The company unloads its second Kapalua track for $24.1 million to address debt issues
POSTED: 1:30 a.m. HST, Sep 23, 2010
Maui Land & Pineapple Co. Inc. will sell its second golf course in two years, in an effort to provide the financially struggling company with cash to pay down debt.
The company, which owns Kapalua Resort, announced a deal yesterday to sell its Kapalua Bay Golf Course for $24.1 million.
Under the agreement, Maui Land will continue to operate the course through March 31 under a lease.
The buyer is TY Management Corp., a company formed by Tadashi Yanai, chairman and chief executive of Tokyo-based Fast Retailing Co. Ltd., which operates more than 760 apparel stores under the UNIQLO name mostly in Japan.
TY Management already owns Kapalua Resort's other golf course, The Plantation Course, which it bought last year from Maui Land for $50 million in a similar purchase/lease-back deal.
The Bay Course sale is expected to close by the end of this month.
The transaction will help Maui Land address severe liquidity problems that stem from downturns in the real estate and tourism industries as well as trouble in the company's former core business, pineapple production.
Maui Land suffered a net loss of $123 million last year, following a $79 million loss in 2008. In the first half of this year, the company lost $7.3 million.

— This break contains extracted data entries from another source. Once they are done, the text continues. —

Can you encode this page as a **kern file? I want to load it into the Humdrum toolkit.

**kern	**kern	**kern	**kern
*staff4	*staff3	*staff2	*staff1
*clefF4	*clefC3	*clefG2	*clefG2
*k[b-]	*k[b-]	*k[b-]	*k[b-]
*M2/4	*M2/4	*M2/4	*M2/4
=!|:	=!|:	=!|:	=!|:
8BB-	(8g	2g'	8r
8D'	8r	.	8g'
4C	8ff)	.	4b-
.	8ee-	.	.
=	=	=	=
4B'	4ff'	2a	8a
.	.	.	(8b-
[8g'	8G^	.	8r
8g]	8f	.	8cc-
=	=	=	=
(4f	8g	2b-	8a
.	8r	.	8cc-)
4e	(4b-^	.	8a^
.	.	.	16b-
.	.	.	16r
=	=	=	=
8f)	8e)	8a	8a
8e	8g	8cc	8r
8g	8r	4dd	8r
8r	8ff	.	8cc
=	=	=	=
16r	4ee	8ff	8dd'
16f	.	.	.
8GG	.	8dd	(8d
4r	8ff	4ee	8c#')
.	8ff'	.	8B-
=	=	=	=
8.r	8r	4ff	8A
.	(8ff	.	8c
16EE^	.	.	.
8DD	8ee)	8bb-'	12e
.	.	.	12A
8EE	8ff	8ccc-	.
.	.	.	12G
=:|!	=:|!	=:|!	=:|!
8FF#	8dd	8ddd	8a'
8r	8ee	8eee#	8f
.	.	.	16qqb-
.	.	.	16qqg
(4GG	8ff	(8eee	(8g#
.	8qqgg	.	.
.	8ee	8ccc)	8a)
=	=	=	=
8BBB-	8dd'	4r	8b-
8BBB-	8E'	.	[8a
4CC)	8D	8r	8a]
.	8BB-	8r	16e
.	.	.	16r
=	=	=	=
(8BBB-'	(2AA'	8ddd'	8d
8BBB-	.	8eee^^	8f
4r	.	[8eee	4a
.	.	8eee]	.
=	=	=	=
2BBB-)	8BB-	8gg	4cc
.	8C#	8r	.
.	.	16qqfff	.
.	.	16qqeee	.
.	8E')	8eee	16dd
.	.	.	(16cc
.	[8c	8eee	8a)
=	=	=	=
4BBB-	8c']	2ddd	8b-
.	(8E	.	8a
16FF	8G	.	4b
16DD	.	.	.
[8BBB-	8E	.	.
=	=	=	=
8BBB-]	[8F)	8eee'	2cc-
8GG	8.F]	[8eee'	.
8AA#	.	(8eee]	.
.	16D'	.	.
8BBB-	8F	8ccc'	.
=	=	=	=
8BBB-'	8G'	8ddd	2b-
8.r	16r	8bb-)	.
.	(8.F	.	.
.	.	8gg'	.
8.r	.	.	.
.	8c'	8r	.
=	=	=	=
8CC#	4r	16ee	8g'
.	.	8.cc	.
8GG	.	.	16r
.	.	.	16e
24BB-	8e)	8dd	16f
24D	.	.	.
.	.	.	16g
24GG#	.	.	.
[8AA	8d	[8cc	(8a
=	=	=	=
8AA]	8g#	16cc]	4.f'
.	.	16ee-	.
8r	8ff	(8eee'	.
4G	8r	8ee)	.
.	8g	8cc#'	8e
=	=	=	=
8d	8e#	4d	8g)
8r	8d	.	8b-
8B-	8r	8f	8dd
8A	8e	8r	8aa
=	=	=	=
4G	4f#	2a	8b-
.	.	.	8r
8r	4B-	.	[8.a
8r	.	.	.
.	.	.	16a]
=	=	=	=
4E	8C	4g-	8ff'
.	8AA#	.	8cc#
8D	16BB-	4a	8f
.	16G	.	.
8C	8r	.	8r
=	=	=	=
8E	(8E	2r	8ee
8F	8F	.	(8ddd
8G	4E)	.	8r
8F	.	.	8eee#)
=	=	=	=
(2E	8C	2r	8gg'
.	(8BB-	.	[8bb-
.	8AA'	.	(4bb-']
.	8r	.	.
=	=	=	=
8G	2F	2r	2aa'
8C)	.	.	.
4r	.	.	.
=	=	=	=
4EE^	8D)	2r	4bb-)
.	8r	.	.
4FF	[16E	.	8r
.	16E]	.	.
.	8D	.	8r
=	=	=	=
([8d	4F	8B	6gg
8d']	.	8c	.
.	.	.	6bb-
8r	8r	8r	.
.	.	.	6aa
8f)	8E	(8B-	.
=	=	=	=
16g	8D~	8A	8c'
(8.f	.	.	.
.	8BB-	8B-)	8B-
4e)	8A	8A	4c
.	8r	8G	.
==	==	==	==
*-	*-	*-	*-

In a quarterly financial report released last month, Maui Land said it is highly dependent on selling real estate assets to refinance debt.
The company said its liabilities exceeded assets by $68.5 million as of June 30. The company also said it is under pressure to repay or restructure significant debt by March, and that there is "substantial doubt about the company's ability to continue as a going concern."
As of June 30, Maui Land's outstanding debt was $100.2 million.
However, last month the company paid that down by $40 million, following a stock sale completed July 29.
Ryan Churchill, Maui Land president and chief operating officer, said proceeds from the stock sale and the Bay Course will significantly ease the company's debt load.
"That puts us in a great position," he said.
Churchill said Maui Land still needs to restructure remaining debt maturing in March, and continues to pursue the sale of a 20-acre industrial site in Kahului and some land in Upcountry.
Besides the two golf course sales, Maui Land earlier this year sold a 128-acre plot of land and a 2-acre parcel that included the company's former administrative office building for about $3.3 million.
Maui Land's core asset is Kapalua Resort, which occupies a 1,650-acre portion of 21,800 mostly undeveloped acres owned by the company in West Maui.
The resort includes a Ritz-Carlton hotel, the time share and condominium complex Ritz-Carlton Club and Residences, a spa, the two golf courses, a tennis complex, several restaurants and eight residential subdivisions with more than 800 homes.
The Bay Course opened in 1975, and was designed by Arnold Palmer and Francis Duane. The course is older, shorter and less expensive to play than the Plantation Course.
The Bay Course has hosted many high-profile tournaments, including the Lincoln-Mercury Kapalua International and the 2008 LPGA Kapalua Classic.
Maui Land said it improved the greens, tee areas and irrigation on the Bay Course over the last two years. But no LPGA event was held there last year due to financial issues.
Maui Land subsidiary Kapalua Land Co. has a five-year contract with the LPGA to sponsor an annual golf tournament at Kapalua, but canceled the October 2009 event because it couldn't defray costs with a title sponsor. The move led to a contract dispute that resulted in Maui Land paying the LPGA $700,000 in March as a partial settlement, half of which could be used to help pay for a future tournament. No LPGA competition in Kapalua will be held this year. Discussions are ongoing for an event next year.